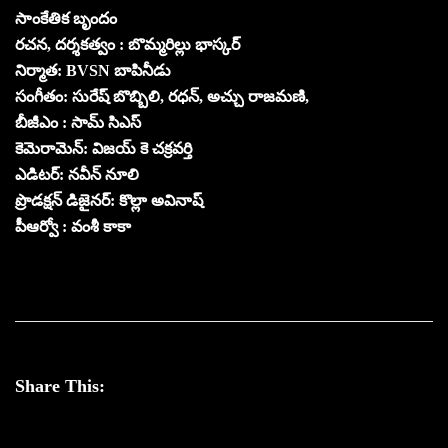
సాంకేతిక బృందం
రచన, దర్శకత్వం : బొమ్మరిల్లు భాస్కర్
నిర్మాత: BVSN బాపినీడు
సంగీతం: సురేష్ బొబ్బిలి, రధన్, అచ్చు రాజమణి,
బీజీఎం : సామ్ సిఎస్
కెమెరామెన్: విజయ్ కె చక్రవర్తి
ఎడిటర్: నవీన్ నూలి
ప్రొడక్షన్ డిజైనర్: కొల్లా అవినాష్
పీఆర్వో : వంశీ కాకా
Share This:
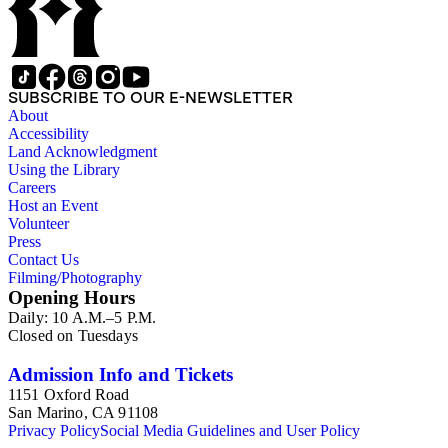
SUBSCRIBE TO OUR E-NEWSLETTER
About
Accessibility
Land Acknowledgment
Using the Library
Careers
Host an Event
Volunteer
Press
Contact Us
Filming/Photography
Opening Hours
Daily: 10 A.M.–5 P.M.
Closed on Tuesdays
Admission Info and Tickets
1151 Oxford Road
San Marino, CA 91108
Privacy Policy
Social Media Guidelines and User Policy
_____
In the records above, each line with the string "Policy" should be copied.

* Solution to this exercise *
Privacy Policy
Social Media Guidelines and User Policy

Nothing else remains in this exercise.